## What is required
Rewrite the material as a two-column CSV with the headers "prompt" and "response". Give one row per item, with its wording in the first column and its answer in the second, each in a single quoted field with line breaks replaced by spaces, and leave out the pictures.

## Records supplied
══════════
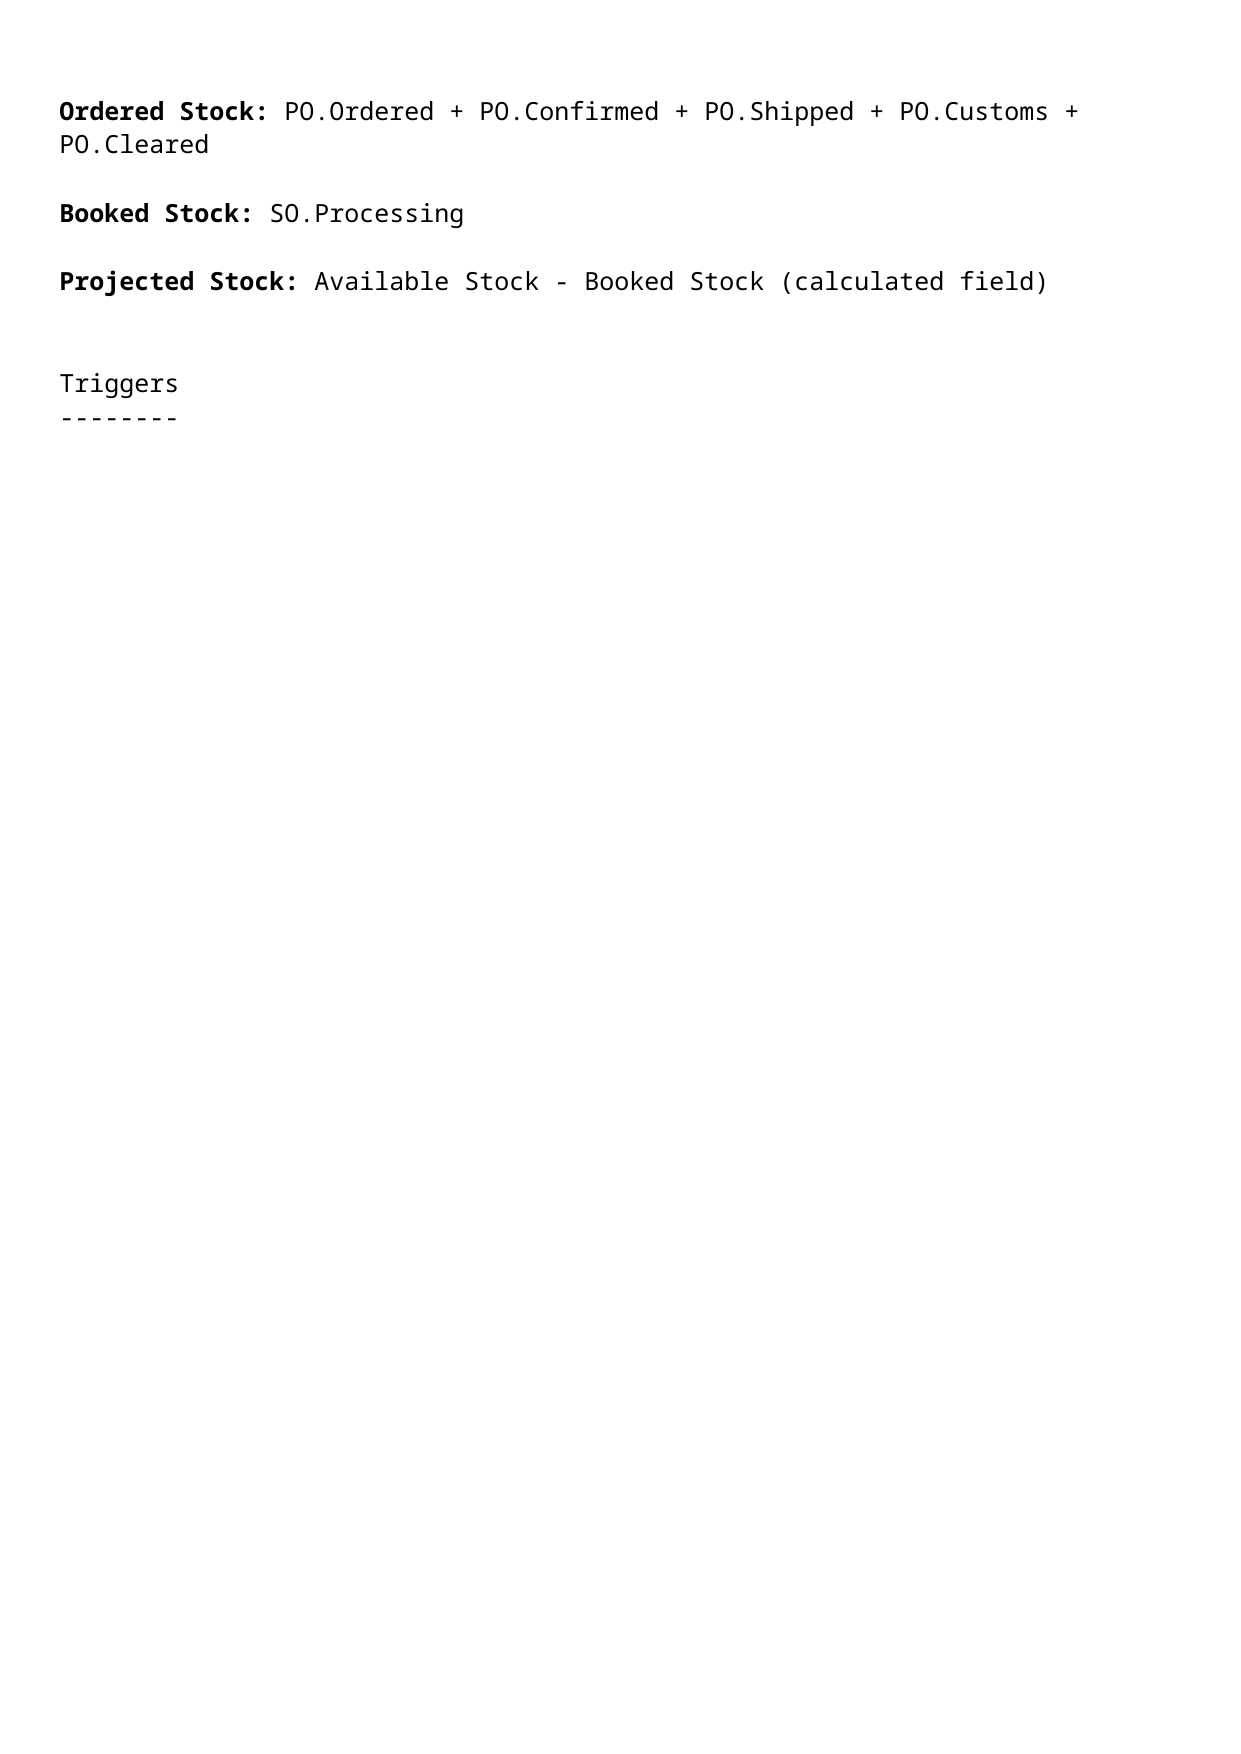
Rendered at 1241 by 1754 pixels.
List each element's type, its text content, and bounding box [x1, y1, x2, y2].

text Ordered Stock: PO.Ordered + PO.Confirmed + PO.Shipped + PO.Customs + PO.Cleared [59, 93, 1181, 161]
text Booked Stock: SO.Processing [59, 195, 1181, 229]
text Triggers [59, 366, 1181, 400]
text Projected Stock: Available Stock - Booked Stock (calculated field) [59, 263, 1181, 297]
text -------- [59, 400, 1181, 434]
══════════
## Answer in full
prompt,response
"Rendered at 1241 by 1754 pixels. List each element's type, its text content, and bounding box [x1, y1, x2, y2].","text Ordered Stock: PO.Ordered + PO.Confirmed + PO.Shipped + PO.Customs + PO.Cleared [59, 93, 1181, 161] text Booked Stock: SO.Processing [59, 195, 1181, 229] text Triggers [59, 366, 1181, 400] text Projected Stock: Available Stock - Booked Stock (calculated field) [59, 263, 1181, 297] text -------- [59, 400, 1181, 434]"